Fritz, who also jumped onto the track injured, his right ankle in his case, raised the first Masters 1000 of the course and picked up the distant witness of his compatriot Andre Agassi, champion of the tournament in 2001. Injured by some discomfort that he dragged from the crossing in the semifinals against Andrey Rublev, the one from San Diego suspended the morning warm-up and was in doubt until the last minute, but he finally played and won.
His title will be accompanied by the illustrious achievement of having been the man who interrupted Nadal’s best annual takeoff, who aspired to his fourth title in the Coachella Valley and his 37th laurel in the category; Had he succeeded, he would have matched Novak Djokovic, who still holds the record and will return to competition in Monte Carlo on April 10, on the same stage where the Balearic will resume activity, absent this week in Miami with the aim of dose up
Nadal bit his lip in rage. He looked at his bench, saying everything without saying anything: he simply couldn’t. His technician, Francis Roig, responded with a grimace of resignation and concern. From the beginning, an inanimate version was perceived far removed from the usual one, limited in mobility, without spark or blow; the Balearic refugee in the cave and settling for the return, without the intention of doing damage in the ball or the ability to release his arm, much less give the characteristic lashes of him with the drive. Neither burning nor energy. A Nadal without verve, in slow motion. Rare, rare. The problem, his face conveyed, went far beyond the scoreboard.
In a flash, Fritz opened the gap and was four games above, incredulous the North American and also the stands. Too easy to be true, all too simple. Nadal does not usually give anything away, but the physical toll of the effort made the day before against Alcaraz prevented him from fighting. He first ingested an anti-inflammatory pill and at one point, when he was selecting the balls to serve, he reached for his pectoral. He already had to be treated in the final stretch of the duel against the Murcian and when Fritz had already scratched him three breaks and he had won the first set, with very little, he went to the locker room accompanied by the physio.
Until then, an ordeal. Impotence. Nadal was not Nadal. The American distanced himself with his hands and every time he had to turn his torso to make the shot, either on one side or the other, his chest suffered. The hit, therefore, was limited and the speed of the service decreased considerably. At least he found some medical relief during the break and upon his return to the track offered more resistance. He clung to the game tooth and nail, with that faith nadaliana who has lifted him up so many times, and true to himself, he discussed the midterm as much as he could and more, as far as his body allowed.

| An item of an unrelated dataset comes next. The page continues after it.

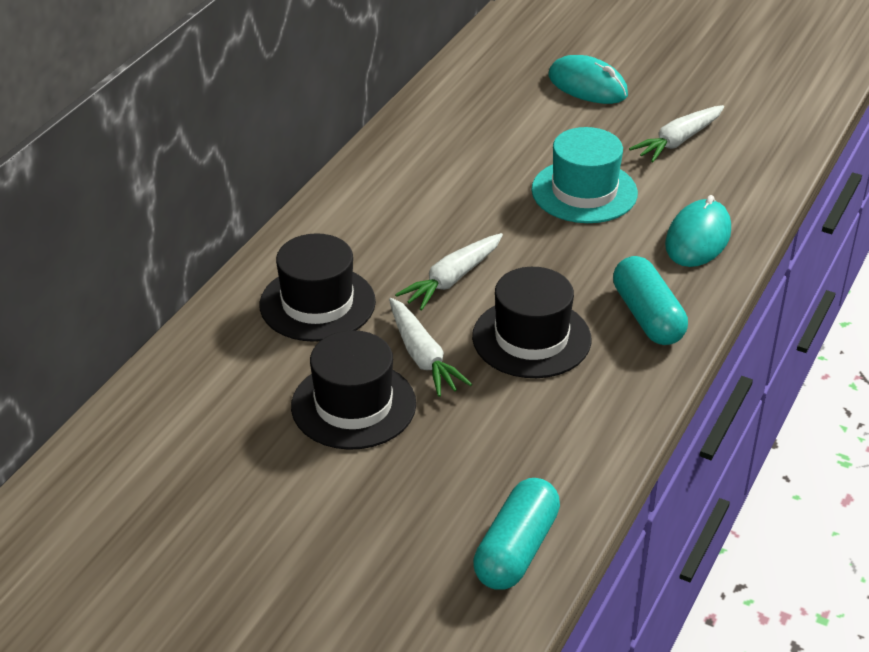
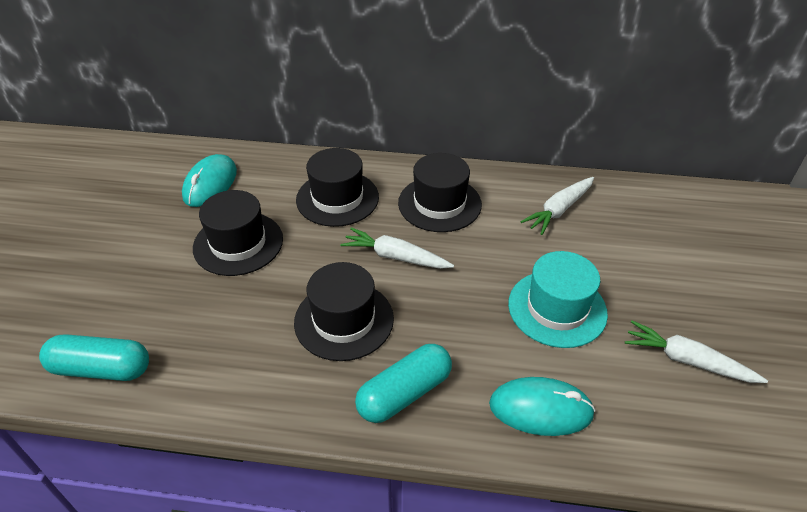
camera: 70 degrees right, 5 degrees up
white carrot [389,298,472,397] -> white carrot moved to [520,177,594,235]
turquoise mouse [548,55,628,104] -> turquoise mouse moved to [182,154,237,207]
none -> black hat [398,153,482,232]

More recognizable, although far from the dominating Nadal, he managed to sink his teeth into Fritz in the third game of the continuation, although the American’s response was immediate, break to break. If the previous day he had pulled ex officio to contain Alcaraz, this time he stayed afloat based on pride. However, after a couple of break chances slipped away at 4-4, he slammed a forehand single into the net and then expelled a mouthful of pain, numb and stiff. Still, he led Fritz to the thinking corner. He first saved a match point and immediately earned a couple of chances to break and get ahead, but the American held his own.
Fritz did not fall into the trap, he put out the fire and was then subjected by the Mallorcan to a higher stress test in the tie-breaker. Nadal made one last attempt, once again invoking the epic and in search of his moment, Final Outburst: from 0-2 to 4-3. But in the end he bowed. This time he didn’t reach her. That’s where the streak ended, set at 20 successive wins from January to now.